DATA SECTION
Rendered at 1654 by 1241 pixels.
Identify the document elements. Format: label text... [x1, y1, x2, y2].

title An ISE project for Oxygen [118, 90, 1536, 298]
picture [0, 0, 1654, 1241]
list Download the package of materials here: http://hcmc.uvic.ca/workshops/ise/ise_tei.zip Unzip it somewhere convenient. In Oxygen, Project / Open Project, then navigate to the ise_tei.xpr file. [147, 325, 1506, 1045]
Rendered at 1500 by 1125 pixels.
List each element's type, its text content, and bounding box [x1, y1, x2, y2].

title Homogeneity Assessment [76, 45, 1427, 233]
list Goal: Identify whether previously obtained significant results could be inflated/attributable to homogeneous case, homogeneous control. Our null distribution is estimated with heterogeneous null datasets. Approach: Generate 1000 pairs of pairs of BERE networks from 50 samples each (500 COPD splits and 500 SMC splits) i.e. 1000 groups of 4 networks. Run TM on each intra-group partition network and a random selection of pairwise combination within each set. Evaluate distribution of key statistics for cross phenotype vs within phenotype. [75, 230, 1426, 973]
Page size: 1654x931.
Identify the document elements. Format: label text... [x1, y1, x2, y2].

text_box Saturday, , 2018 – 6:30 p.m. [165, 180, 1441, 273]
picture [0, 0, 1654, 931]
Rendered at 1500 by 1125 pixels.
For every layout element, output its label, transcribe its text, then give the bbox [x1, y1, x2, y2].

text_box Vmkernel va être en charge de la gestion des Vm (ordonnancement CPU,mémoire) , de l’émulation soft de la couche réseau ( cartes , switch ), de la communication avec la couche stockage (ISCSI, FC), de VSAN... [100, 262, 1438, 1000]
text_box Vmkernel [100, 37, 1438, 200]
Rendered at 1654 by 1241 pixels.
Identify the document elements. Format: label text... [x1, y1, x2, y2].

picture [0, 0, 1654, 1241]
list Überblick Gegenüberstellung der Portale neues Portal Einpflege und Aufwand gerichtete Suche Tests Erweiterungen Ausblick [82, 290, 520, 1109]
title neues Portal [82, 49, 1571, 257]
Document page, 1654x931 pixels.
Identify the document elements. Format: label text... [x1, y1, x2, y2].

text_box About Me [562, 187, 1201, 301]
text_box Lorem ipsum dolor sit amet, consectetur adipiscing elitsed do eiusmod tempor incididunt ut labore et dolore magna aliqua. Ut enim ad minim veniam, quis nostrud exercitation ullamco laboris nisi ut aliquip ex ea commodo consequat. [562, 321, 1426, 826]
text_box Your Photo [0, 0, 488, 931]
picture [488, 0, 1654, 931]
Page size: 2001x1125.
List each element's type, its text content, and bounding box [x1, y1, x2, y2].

YOUR OBJECTIVE
Copy the listing above verbatim, line for line, adding nothing and omitting nothing.

RESULT OF THE TASK
Rendered at 1654 by 1241 pixels.
Identify the document elements. Format: label text... [x1, y1, x2, y2].

title An ISE project for Oxygen [118, 90, 1536, 298]
picture [0, 0, 1654, 1241]
list Download the package of materials here: http://hcmc.uvic.ca/workshops/ise/ise_tei.zip Unzip it somewhere convenient. In Oxygen, Project / Open Project, then navigate to the ise_tei.xpr file. [147, 325, 1506, 1045]
Rendered at 1500 by 1125 pixels.
List each element's type, its text content, and bounding box [x1, y1, x2, y2].

title Homogeneity Assessment [76, 45, 1427, 233]
list Goal: Identify whether previously obtained significant results could be inflated/attributable to homogeneous case, homogeneous control. Our null distribution is estimated with heterogeneous null datasets. Approach: Generate 1000 pairs of pairs of BERE networks from 50 samples each (500 COPD splits and 500 SMC splits) i.e. 1000 groups of 4 networks. Run TM on each intra-group partition network and a random selection of pairwise combination within each set. Evaluate distribution of key statistics for cross phenotype vs within phenotype. [75, 230, 1426, 973]
Page size: 1654x931.
Identify the document elements. Format: label text... [x1, y1, x2, y2].

text_box Saturday, , 2018 – 6:30 p.m. [165, 180, 1441, 273]
picture [0, 0, 1654, 931]
Rendered at 1500 by 1125 pixels.
For every layout element, output its label, transcribe its text, then give the bbox [x1, y1, x2, y2].

text_box Vmkernel va être en charge de la gestion des Vm (ordonnancement CPU,mémoire) , de l’émulation soft de la couche réseau ( cartes , switch ), de la communication avec la couche stockage (ISCSI, FC), de VSAN... [100, 262, 1438, 1000]
text_box Vmkernel [100, 37, 1438, 200]
Rendered at 1654 by 1241 pixels.
Identify the document elements. Format: label text... [x1, y1, x2, y2].

picture [0, 0, 1654, 1241]
list Überblick Gegenüberstellung der Portale neues Portal Einpflege und Aufwand gerichtete Suche Tests Erweiterungen Ausblick [82, 290, 520, 1109]
title neues Portal [82, 49, 1571, 257]
Document page, 1654x931 pixels.
Identify the document elements. Format: label text... [x1, y1, x2, y2].

text_box About Me [562, 187, 1201, 301]
text_box Lorem ipsum dolor sit amet, consectetur adipiscing elitsed do eiusmod tempor incididunt ut labore et dolore magna aliqua. Ut enim ad minim veniam, quis nostrud exercitation ullamco laboris nisi ut aliquip ex ea commodo consequat. [562, 321, 1426, 826]
text_box Your Photo [0, 0, 488, 931]
picture [488, 0, 1654, 931]
Page size: 2001x1125.
List each element's type, its text content, and bounding box [x1, y1, x2, y2].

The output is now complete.